垂渓庵です。
黒岩涙香というジャーナリスト、翻訳家がいた。有名な人なので当然ご存じの方も多いことだろう。
先日、その涙香の「血の文字」という翻案小説を読んだ。目科(めしな)という探偵が活躍するものだ。目科の奥さんがワトソン役の語り手と推理を闘わせるというのが、ちょっと変わった趣向だったけれど、今はそれが本題ではない。
この小説、かぎかっこの処理がとても変わっているのだ。kindleで読んでいるので、元々の本の体裁と全く一緒なのか分からないところもあるのだけれど、だいたいこんな感じになっている。

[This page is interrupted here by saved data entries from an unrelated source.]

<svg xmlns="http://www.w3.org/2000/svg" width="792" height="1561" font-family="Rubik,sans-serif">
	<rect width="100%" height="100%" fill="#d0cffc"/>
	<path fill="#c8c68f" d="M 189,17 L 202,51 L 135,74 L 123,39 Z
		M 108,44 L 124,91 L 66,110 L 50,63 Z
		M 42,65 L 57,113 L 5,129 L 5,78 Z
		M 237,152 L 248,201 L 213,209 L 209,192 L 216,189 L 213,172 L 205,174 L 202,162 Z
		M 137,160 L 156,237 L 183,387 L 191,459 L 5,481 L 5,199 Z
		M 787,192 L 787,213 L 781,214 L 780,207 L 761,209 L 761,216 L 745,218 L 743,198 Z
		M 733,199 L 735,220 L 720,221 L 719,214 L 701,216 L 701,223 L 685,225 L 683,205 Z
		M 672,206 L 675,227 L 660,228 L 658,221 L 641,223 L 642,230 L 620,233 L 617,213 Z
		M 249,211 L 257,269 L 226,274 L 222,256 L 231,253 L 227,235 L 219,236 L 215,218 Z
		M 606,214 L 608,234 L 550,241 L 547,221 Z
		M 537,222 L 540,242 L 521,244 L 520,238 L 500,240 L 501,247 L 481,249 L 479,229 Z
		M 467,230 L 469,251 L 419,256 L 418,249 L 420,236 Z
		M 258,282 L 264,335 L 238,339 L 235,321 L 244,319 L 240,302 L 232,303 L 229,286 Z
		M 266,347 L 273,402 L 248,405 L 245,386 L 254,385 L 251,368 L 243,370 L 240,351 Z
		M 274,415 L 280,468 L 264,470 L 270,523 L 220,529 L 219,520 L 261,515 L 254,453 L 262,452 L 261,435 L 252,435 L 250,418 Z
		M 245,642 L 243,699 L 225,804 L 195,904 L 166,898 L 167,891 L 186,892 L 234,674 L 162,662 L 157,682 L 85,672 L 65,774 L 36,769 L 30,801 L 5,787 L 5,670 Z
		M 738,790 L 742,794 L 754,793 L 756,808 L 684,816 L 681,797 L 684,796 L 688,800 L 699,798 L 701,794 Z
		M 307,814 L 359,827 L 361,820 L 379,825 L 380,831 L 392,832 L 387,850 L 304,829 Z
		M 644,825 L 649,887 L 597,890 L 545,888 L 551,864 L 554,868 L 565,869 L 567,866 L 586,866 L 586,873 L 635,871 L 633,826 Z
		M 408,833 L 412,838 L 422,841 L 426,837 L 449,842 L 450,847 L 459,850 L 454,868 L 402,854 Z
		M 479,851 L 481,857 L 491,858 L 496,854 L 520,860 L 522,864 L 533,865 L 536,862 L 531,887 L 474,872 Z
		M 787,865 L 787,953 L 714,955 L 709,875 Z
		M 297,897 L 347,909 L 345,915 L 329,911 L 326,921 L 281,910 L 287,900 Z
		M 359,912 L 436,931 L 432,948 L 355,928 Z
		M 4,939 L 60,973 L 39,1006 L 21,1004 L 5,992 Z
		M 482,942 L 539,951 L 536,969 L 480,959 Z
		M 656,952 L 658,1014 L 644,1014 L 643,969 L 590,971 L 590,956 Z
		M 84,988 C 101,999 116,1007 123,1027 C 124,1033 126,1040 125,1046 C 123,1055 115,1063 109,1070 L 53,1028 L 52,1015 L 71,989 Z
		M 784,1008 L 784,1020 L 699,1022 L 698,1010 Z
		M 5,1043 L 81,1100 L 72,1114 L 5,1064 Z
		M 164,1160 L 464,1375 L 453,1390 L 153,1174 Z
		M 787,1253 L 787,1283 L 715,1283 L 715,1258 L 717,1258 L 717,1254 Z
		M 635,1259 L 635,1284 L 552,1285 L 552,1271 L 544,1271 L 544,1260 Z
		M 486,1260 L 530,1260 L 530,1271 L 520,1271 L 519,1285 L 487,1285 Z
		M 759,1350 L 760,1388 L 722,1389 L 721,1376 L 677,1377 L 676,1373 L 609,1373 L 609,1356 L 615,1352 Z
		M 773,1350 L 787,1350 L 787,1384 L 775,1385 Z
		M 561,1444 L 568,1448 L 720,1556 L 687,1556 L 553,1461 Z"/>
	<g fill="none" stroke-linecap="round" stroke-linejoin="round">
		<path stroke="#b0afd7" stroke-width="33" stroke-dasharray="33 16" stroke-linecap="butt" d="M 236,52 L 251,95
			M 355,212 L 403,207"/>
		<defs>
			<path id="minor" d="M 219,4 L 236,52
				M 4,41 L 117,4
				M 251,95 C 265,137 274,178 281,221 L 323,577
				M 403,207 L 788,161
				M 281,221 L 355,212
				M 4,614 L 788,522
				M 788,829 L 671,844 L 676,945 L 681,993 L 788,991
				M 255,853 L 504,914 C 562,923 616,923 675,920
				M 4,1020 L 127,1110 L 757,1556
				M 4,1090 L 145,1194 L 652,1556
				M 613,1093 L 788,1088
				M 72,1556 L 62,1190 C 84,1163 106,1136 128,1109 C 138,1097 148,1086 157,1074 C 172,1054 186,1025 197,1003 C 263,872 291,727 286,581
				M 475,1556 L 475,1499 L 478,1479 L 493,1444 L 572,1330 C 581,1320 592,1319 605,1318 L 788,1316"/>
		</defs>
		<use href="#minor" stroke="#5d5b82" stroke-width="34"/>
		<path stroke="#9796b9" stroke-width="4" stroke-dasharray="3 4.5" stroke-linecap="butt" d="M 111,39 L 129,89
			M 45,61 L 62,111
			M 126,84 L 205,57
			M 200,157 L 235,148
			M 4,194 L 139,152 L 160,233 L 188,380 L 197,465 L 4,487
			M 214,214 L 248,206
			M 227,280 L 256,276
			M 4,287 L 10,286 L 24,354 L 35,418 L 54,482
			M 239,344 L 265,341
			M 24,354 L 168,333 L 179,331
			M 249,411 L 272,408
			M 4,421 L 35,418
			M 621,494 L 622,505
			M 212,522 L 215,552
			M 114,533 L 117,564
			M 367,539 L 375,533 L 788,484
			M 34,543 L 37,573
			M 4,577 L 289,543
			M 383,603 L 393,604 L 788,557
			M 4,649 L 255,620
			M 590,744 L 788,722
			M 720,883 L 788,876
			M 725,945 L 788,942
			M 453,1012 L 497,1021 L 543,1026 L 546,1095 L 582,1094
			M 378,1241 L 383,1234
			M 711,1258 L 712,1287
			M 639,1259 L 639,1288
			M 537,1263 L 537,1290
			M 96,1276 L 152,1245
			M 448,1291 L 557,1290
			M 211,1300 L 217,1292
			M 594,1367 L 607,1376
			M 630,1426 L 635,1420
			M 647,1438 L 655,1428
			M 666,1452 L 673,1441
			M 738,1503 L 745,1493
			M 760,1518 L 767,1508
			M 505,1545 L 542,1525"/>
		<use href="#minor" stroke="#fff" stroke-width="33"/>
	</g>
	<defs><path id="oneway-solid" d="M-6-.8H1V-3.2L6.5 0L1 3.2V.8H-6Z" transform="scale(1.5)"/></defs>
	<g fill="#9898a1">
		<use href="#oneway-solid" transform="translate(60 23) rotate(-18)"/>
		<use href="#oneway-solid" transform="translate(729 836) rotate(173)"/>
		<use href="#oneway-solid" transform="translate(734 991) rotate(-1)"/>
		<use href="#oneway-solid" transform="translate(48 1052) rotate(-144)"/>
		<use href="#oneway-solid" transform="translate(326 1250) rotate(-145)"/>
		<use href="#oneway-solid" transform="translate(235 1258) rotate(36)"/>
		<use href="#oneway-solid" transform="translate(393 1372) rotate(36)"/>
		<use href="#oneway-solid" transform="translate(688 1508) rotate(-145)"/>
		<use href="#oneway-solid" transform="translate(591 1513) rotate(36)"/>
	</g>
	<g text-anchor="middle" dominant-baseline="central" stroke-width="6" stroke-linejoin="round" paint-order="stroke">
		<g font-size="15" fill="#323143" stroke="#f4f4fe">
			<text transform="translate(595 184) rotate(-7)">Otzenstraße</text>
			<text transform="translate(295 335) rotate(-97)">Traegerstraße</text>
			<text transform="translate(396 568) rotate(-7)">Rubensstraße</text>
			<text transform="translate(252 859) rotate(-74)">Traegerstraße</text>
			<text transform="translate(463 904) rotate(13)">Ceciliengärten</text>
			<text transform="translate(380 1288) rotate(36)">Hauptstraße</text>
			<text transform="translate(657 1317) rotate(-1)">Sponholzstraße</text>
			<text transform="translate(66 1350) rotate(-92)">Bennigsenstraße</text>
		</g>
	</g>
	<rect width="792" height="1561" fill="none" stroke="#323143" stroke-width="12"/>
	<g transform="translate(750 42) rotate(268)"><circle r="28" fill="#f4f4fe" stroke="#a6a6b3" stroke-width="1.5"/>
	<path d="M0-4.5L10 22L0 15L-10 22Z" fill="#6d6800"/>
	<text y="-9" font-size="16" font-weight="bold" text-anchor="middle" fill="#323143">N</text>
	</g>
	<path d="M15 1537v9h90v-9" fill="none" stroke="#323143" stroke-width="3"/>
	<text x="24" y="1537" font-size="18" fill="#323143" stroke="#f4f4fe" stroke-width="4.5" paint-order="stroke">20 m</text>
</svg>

判事は深く考えながら「そうさ、曲者が自分の名を書かぬ事は明かだ、書くのは則ち自分へ疑いの掛からぬためだから、そうだ他人に疑いを掛けて自分がそれを逃れるためめだから、この名前でない者が曲者だ、われわれは曲者の計略にのせられていたのだ、藻西太郎に罪はない、そうとすれば本当の罪人は誰だろう警「そうさ誰だろう目「それを見出すは判「目科君、君の役目だ」
本文は青空文庫からとった。適宜漢字を仮名に開いたりして読みやすくした。元のはもうちょっと読みにくい。。

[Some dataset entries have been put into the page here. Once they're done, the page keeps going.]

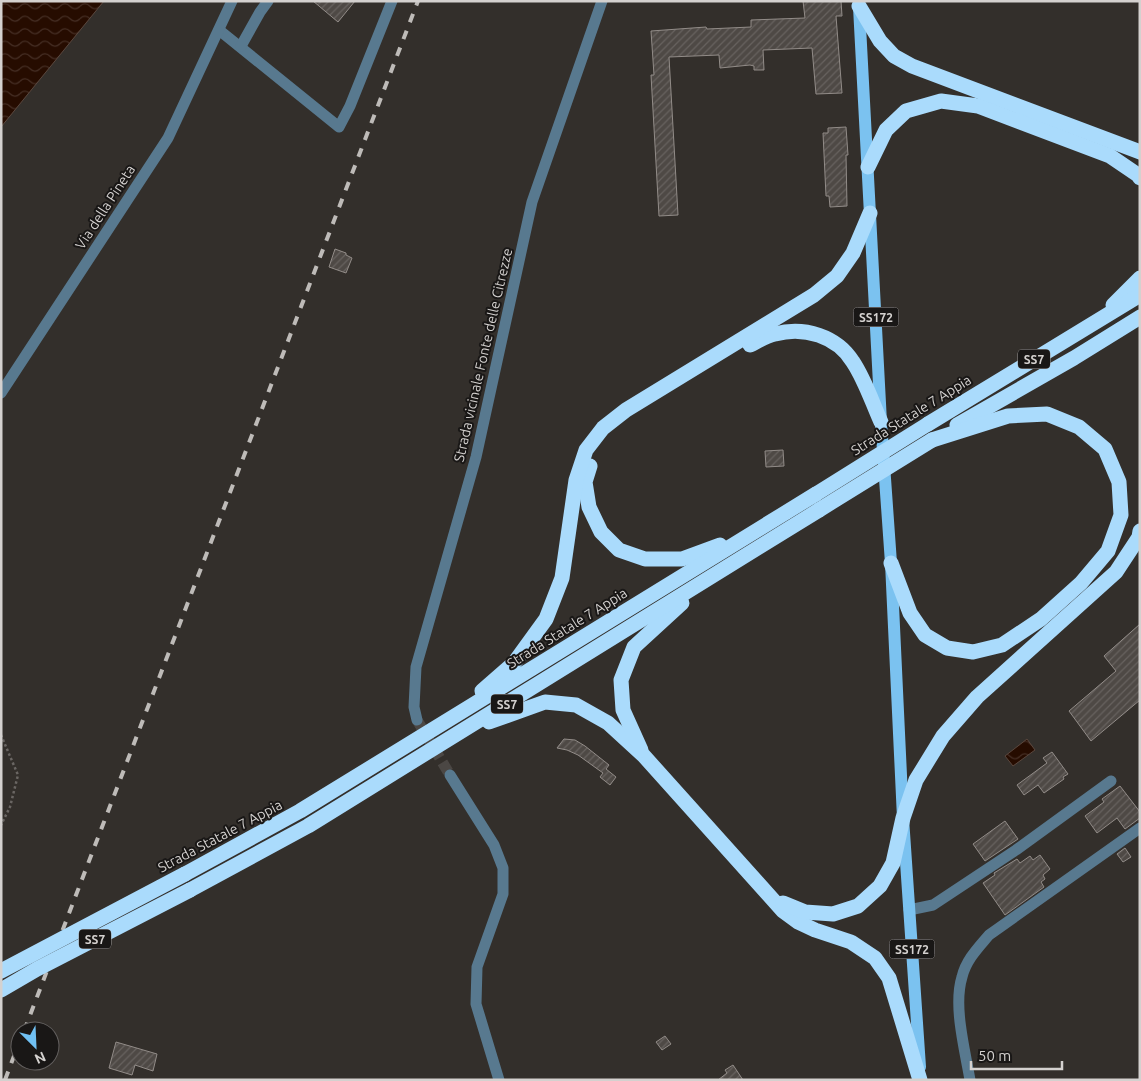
<svg xmlns="http://www.w3.org/2000/svg" width="1141" height="1081" viewBox="0 0 1141 1081" font-family="Ubuntu,sans-serif">
  <style>
    .water { fill: url(#water-waves); stroke: #5a473e }
    .building { fill: url(#building-hatch); stroke: #928c88 }
    .lines { fill: none; stroke-linecap: round; stroke-linejoin: round }
    .minor-tunnel { stroke: #4b4744; stroke-width: 11; stroke-dasharray: 11 5.5; stroke-linecap: butt }
    .path { stroke: #6a6663; stroke-width: 2.5; stroke-dasharray: 2.5 2.5; stroke-linecap: butt }
    .minor { stroke: #58798f; stroke-width: 11 }
    .major { stroke: #7bc2f0; stroke-width: 12 }
    .highway { stroke: #aadbfc; stroke-width: 15 }
    .rail { stroke: #bebbb8; stroke-width: 4; stroke-dasharray: 9 9; stroke-linecap: butt }
    .highway-bridge { stroke: #aadbfc; stroke-width: 15 }
    .labels { text-anchor: middle; dominant-baseline: central; stroke-width: 4; stroke-linejoin: round; paint-order: stroke }
    .shield { fill: #191716; stroke: #9c9998; stroke-width: 1 }
    .shield-label { font-size: 12px; font-weight: bold; fill: #d4d1cf }
    .street-label { font-size: 14px; fill: #d4d1cf; stroke: #191716 }
  </style>
  <defs>
    <pattern id="water-waves" width="16" height="10" patternUnits="userSpaceOnUse" patternTransform="scale(1.25)"><rect width="16" height="10" fill="#260c00"/><path d="M0 5q4-4 8 0t8 0" fill="none" stroke="#452e24"/></pattern>
    <pattern id="building-hatch" width="6" height="6" patternUnits="userSpaceOnUse" patternTransform="scale(1.25)"><rect width="6" height="6" fill="#4e4945"/><path d="M-1 1l2-2M0 6l6-6M5 7l2-2" fill="none" stroke="#67625f"/></pattern>
  </defs>
  <rect width="100%" height="100%" fill="#332f2b"/>
  <g class="water">
    <polygon points="1,1 104,1 1,127"/>
    <polygon points="1027,739 1035,750 1013,766 1005,756"/>
  </g>
  <g class="building">
    <polygon points="313,1 355,1 338,22"/>
    <polygon points="803,1 841,1 842,16 836,16 842,93 816,94 812,48 763,50 764,70 754,70 754,66 750,65 720,68 719,55 669,57 678,215 659,216 651,75 654,75 651,31 706,27 707,29 751,27 751,20 805,18"/>
    <polygon points="846,127 848,155 846,155 847,206 830,207 829,196 826,196 823,133 828,133 828,128"/>
    <polygon points="335,249 346,253 346,255 352,258 346,273 329,267"/>
    <polygon points="783,450 784,466 766,467 765,451"/>
    <polygon points="1140,624 1140,700 1091,741 1069,711 1116,671 1104,656"/>
    <polygon points="564,739 575,740 585,746 609,765 606,769 616,777 610,785 600,777 603,773 578,755 567,750 557,748"/>
    <polygon points="1052,752 1068,774 1063,777 1064,779 1044,793 1038,785 1024,795 1017,785 1047,763 1043,758"/>
    <polygon points="1120,786 1140,812 1140,818 1125,829 1117,818 1097,833 1085,816 1104,802 1102,799"/>
    <polygon points="1005,821 1018,839 985,861 973,844"/>
    <polygon points="1125,848 1131,857 1123,862 1117,854"/>
    <polygon points="1040,855 1050,869 1043,875 1045,879 1041,882 1044,887 1005,915 983,883 995,875 994,873 1017,859 1020,863 1030,856 1033,860"/>
    <polygon points="665,1036 671,1044 662,1050 656,1042"/>
    <polygon points="116,1042 157,1054 153,1071 135,1065 132,1075 109,1068"/>
    <polygon points="733,1065 743,1080 718,1080 727,1073 725,1070"/>
  </g>
  <g class="lines">
    <polyline class="minor-tunnel" points="417,720 450,775"/>
    <polyline class="path" points="1,735 18,775 10,807 1,825"/>
    <g class="minor">
      <polyline points="219,30 339,127 350,106 392,1"/>
      <polyline points="241,46 260,12 268,1"/>
      <polyline points="1,393 168,138 232,1"/>
      <polyline points="417,720 414,707 416,667 476,457 532,202 602,1"/>
      <polyline points="450,775 494,845 503,868 503,894 477,967 476,1004 499,1080"/>
      <polyline points="909,910 933,905 1016,850 1111,781"/>
      <path d="M970,1080C965,1050 953,1006 962,977C966,960 978,948 989,935L1140,828"/>
    </g>
    <polyline class="major" points="859,7 881,422 891,563 903,818 920,1067"/>
    <g class="highway">
      <polyline points="859,6 880,41 894,56 912,66 1140,152"/>
      <polyline points="868,167 886,130 906,111 941,101 978,106 1110,156 1138,175 1140,178"/>
      <polyline points="1113,305 1140,278"/>
      <path d="M750,345C758,341 766,336 775,334C804,326 837,336 853,362C865,380 872,402 881,422"/>
      <polyline points="928,424 1140,295"/>
      <polyline points="957,425 1074,358 1140,317"/>
      <polyline points="590,466 585,482 589,507 601,532 619,550 645,559 682,559 720,545"/>
      <polyline points="891,563 910,613 925,635 947,648 973,652 1002,645 1041,619 1081,583 1108,551 1121,515 1119,482 1105,449 1079,427 1047,414 1008,416 932,440"/>
      <polyline points="482,691 514,663 546,619 562,578 576,480 586,450 603,428 626,410 814,295 837,276 853,253 870,213"/>
      <polyline points="489,722 545,702 576,705 608,723 644,756 783,911 798,922 815,930 851,942 875,958 889,978 920,1080"/>
      <polyline points="641,750 623,710 621,680 634,647 682,603"/>
      <polyline points="185,874 300,811 816,494"/>
      <polyline points="190,890 308,826 819,510"/>
      <polyline points="783,903 805,912 833,914 858,906 880,886 893,863 903,818 916,780 943,736 977,697 1116,572 1139,537 1140,531"/>
    </g>
    <g class="rail">
      <polyline points="24,1031 418,1"/>
      <polyline points="5,1080 20,1040"/>
    </g>
    <g class="highway-bridge">
      <polyline points="816,494 928,424"/>
      <polyline points="819,510 932,440"/>
      <polyline points="1,971 185,874"/>
      <polyline points="1,990 37,969 190,890"/>
    </g>
  </g>
  <g class="labels">
    <g class="shield">
      <rect x="853.5" y="307.5" width="45" height="19" rx="4"/>
      <rect x="1018" y="349.5" width="32" height="19" rx="4"/>
      <rect x="491" y="694.5" width="32" height="19" rx="4"/>
      <rect x="79" y="929.5" width="32" height="19" rx="4"/>
      <rect x="889.5" y="939.5" width="45" height="19" rx="4"/>
    </g>
    <g class="shield-label">
      <text x="876" y="317">SS172</text>
      <text x="1034" y="359">SS7</text>
      <text x="507" y="704">SS7</text>
      <text x="95" y="939">SS7</text>
      <text x="912" y="949">SS172</text>
    </g>
    <g class="street-label">
      <text transform="translate(105 207) rotate(-57)">Via della Pineta</text>
      <text transform="translate(483 355) rotate(-77)">Strada vicinale Fonte delle Citrezze</text>
      <text transform="translate(911 415) rotate(-32)">Strada Statale 7 Appia</text>
      <text transform="translate(567 628) rotate(-32)">Strada Statale 7 Appia</text>
      <text transform="translate(220 836) rotate(-28)">Strada Statale 7 Appia</text>
    </g>
  </g>
  <rect width="1141" height="1081" fill="none" stroke="#d4d1cf" stroke-width="5"/>
  <g transform="translate(35 1046) rotate(156)"><circle r="24" fill="#191716" stroke="#646160"/>
  <path d="M0-4L9 19L0 12L-9 19Z" fill="#70c1f4"/>
  <text y="-8" font-size="14" font-weight="bold" text-anchor="middle" fill="#d4d1cf">N</text>
  </g>
  <path d="M971 1061v8h91v-8" fill="none" stroke="#d4d1cf" stroke-width="2.5"/>
  <text x="978" y="1061" font-size="15" fill="#d4d1cf" stroke="#191716" stroke-width="4" paint-order="stroke">50 m</text>
</svg>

床に血で書かれた文字を前にしての評定シーン。いわゆるダイイングメッセージってやつだ。「藻西太郎(もにしたろう)」は、被疑者。
どうだろう。変わっていると言うわけがお分かりだろうか。かぎかっこで改行せず、そのまま続けているのだ。おまけに、誰の台詞かが分かるように、話し手の名前あるいは呼称の冒頭一文字を”「”の前に書き加えている。
これは、はっきり言って読みにくい。「警」はともかく、「目」などは、台詞の一部かと思って読んでいこうとしてしまう。そうすると当然前とうまくつながらない。何と言うか、歩いていて足がかくっとなる感じと言えばいいだろうか。
涙香は、常にこのスタイルだったのか。ちょっと調べてみたくなってきた。